◆ **WHAT THE TASK REQUIRES**
Find how many lines in the material below hold the word "newcommand". Reply with that figure alone.
########
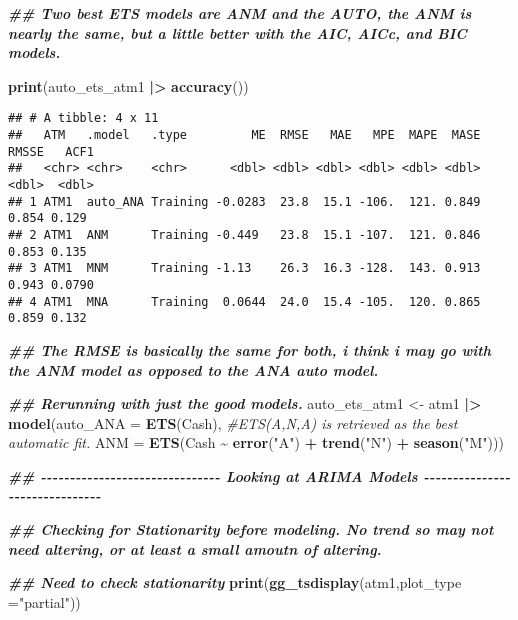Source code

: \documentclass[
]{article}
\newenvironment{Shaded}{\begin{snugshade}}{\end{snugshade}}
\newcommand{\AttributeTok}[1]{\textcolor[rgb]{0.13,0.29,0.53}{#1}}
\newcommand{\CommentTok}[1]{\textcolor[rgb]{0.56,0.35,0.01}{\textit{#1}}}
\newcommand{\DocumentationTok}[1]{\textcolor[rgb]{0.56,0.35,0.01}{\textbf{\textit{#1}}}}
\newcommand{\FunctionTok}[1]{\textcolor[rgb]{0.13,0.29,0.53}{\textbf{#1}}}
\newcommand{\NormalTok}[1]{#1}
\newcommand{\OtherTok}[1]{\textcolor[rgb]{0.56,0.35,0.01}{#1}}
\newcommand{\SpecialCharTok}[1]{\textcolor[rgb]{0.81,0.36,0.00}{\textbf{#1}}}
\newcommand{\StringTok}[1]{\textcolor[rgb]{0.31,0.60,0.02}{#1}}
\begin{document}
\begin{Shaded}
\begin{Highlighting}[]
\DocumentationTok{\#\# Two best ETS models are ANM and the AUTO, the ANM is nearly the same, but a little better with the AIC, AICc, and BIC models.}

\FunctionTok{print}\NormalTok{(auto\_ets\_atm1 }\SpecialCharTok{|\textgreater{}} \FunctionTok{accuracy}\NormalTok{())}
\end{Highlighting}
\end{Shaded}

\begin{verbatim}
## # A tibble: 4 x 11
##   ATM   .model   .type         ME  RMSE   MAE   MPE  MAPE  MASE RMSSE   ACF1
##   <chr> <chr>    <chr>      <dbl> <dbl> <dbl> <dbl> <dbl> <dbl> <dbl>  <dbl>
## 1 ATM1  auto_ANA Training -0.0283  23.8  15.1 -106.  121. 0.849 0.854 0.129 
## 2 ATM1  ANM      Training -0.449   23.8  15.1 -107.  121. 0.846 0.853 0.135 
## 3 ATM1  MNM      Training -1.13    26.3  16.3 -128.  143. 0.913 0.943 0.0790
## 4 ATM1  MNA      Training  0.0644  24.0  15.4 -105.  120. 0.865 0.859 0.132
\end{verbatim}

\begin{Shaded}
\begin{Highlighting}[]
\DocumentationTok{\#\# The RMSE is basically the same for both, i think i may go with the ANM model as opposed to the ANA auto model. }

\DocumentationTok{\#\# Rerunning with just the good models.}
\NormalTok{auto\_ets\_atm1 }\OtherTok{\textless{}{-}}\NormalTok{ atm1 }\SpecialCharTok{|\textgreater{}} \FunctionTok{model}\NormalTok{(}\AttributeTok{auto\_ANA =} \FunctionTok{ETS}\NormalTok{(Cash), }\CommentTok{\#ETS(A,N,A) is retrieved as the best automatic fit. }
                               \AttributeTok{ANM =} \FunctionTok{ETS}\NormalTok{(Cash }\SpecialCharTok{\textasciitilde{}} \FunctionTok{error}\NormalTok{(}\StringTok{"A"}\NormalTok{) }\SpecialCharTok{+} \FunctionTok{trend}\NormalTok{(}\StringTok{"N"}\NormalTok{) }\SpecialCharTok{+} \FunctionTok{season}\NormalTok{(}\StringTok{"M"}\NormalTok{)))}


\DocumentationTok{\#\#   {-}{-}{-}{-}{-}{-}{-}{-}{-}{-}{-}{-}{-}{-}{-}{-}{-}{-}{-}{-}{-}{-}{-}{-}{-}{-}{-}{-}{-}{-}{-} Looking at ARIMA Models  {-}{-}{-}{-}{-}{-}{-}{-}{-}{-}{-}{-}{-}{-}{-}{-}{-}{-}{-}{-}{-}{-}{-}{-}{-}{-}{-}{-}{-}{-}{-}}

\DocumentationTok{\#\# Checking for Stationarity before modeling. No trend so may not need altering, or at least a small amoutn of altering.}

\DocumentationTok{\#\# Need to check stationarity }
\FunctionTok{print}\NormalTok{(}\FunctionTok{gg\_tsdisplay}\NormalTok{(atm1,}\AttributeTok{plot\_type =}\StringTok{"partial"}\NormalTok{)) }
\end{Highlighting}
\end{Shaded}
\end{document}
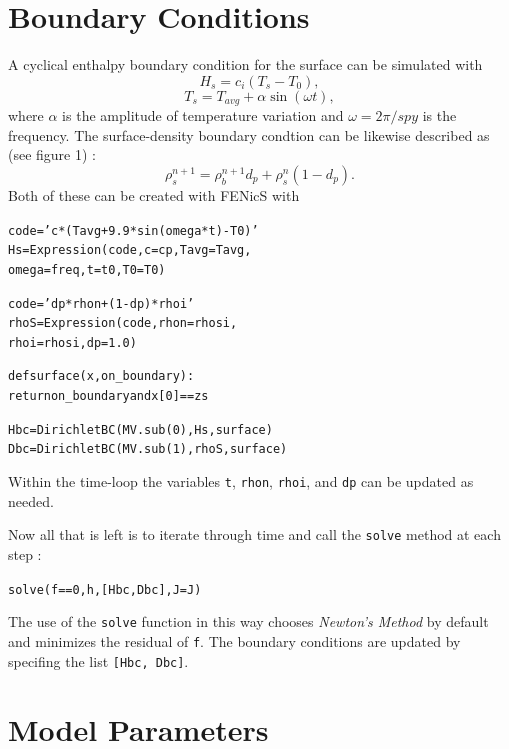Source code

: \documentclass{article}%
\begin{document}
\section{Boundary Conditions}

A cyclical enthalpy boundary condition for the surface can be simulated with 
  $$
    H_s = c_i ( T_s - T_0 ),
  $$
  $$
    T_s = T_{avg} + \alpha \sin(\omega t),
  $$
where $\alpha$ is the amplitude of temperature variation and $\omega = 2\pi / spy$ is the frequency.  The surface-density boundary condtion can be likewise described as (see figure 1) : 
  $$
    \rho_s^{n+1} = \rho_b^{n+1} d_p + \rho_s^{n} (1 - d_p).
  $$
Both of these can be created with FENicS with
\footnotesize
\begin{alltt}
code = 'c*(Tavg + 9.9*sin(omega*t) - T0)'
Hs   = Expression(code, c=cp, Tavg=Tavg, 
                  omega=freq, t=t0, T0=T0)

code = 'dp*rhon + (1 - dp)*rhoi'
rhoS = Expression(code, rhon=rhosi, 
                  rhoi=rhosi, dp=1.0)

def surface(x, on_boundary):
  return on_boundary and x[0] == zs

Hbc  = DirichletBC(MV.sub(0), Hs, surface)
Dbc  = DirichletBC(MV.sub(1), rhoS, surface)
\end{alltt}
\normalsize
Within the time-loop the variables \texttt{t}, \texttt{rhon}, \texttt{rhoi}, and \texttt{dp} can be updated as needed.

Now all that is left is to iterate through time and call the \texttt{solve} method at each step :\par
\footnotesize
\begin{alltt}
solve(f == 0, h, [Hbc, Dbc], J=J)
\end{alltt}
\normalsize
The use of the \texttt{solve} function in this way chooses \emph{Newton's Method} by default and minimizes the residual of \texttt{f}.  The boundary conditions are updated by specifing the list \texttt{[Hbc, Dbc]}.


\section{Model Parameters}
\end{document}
########
◆ **ANSWER TO THE EXERCISE**
8